AUSGEWÄHLTER ABSCHNITT:
════════

Informationen zur Energiesituation

Am 30. März 2022 hat Bundeswirtschaftsminister Habeck die Frühwarnstufe des Notfallplans Gas ausgerufen. Aufgrund der sich verschärfenden Situation wurde am 23. Juni schließlich die Alarmstufe ausgerufen, die zweite von drei Stufen des Notfallplans Gas. Um hoheitliche Markteingriffe und eine Gasmangellage geht es erst in der dritten Stufe im Notfallplan.

Die Bundesregierung bringt im Mai 2022 erste Wirtschaftshilfen für Unternehmen, die durch den Ukraine-Krieg betroffen sind, auf den Weg:

https://www.kfw.de/inlandsfoerderung/Unternehmen/KfW-Sonderprogramm-UBR/

Darüber hinaus wird ein Bürgschaftsprogramm initiiert:

https://www.foerderdatenbank.de/FDB/Content/DE/Foerderprogramm/Bund/BMWi/buergschaften-laender-bund.html

Seit dem 15. Juli 2022 läuft die Antragstellung für das Energiekostendämpfungsprogramm (EKDP) beim Bundesamt für Wirtschaft und Ausfuhrkontrolle (BAFA). Die Förderrichtlinie mit detaillierten Informationen etwa zu den Voraussetzungen und der Entlastungshöhe finden Sie unter folgendem Link:

https://www.bafa.de/DE/Energie/Energiekostendaempfungsprogramm/Energiekostendaempfungsprogramm_node.html

Am 15. August 2022 wurde von der Trading Hub Europe GmbH (THE) die Höhe der Gasbeschaffungsumlage in Abstimmung mit der Bundesregierung bekanntgegeben. Diese soll zunächst für die Monate Oktober bis Dezember 2022 bei 2,419 Cent netto pro Kilowattstunde liegen. Insgesamt ist die Umlage für eine Dauer von 18 Monaten befristet, die Höhe wird alle drei Monate neu angepasst.

════════

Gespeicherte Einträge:
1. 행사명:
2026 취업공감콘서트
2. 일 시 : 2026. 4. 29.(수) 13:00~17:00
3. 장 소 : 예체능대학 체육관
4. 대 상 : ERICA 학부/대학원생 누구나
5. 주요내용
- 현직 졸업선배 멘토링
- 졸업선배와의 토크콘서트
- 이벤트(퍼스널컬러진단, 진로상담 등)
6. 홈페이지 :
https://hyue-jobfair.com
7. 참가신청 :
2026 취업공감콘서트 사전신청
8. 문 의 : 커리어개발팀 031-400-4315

════════

ARBEITSAUFTRAG 1:
Übertragen Sie aus dem Abschnitt zur Energiesituation die Stelle wortgetreu, die mit „Am 15. August“ beginnt und bis einschließlich „Monate neu angepasst.“ reicht.
ARBEITSAUFTRAG 2:
Beantworten Sie anhand des Abschnitts zur Energiesituation die folgenden Fragen:
(a) An welchem Tag wurde die Alarmstufe des Notfallplans Gas ausgerufen?
(b) Bei welcher Behörde läuft die Antragstellung für das Energiekostendämpfungsprogramm?
(c) Für wie viele Monate ist die Gasbeschaffungsumlage insgesamt befristet?
ARBEITSAUFTRAG 3:
Nennen Sie alle Daten mit Tagesangabe, die im Abschnitt zur Energiesituation vorkommen.
Die Einträge stehen in keinem Zusammenhang mit dem Abschnitt zur Energiesituation.

LÖSUNG 1:
Am 15. August 2022 wurde von der Trading Hub Europe GmbH (THE) die Höhe der Gasbeschaffungsumlage in Abstimmung mit der Bundesregierung bekanntgegeben. Diese soll zunächst für die Monate Oktober bis Dezember 2022 bei 2,419 Cent netto pro Kilowattstunde liegen. Insgesamt ist die Umlage für eine Dauer von 18 Monaten befristet, die Höhe wird alle drei Monate neu angepasst.

LÖSUNG 2:
(a) Am 23. Juni.
(b) Beim Bundesamt für Wirtschaft und Ausfuhrkontrolle (BAFA).
(c) Für 18 Monate.

LÖSUNG 3:
- 30. März 2022
- 23. Juni
- 15. Juli 2022
- 15. August 2022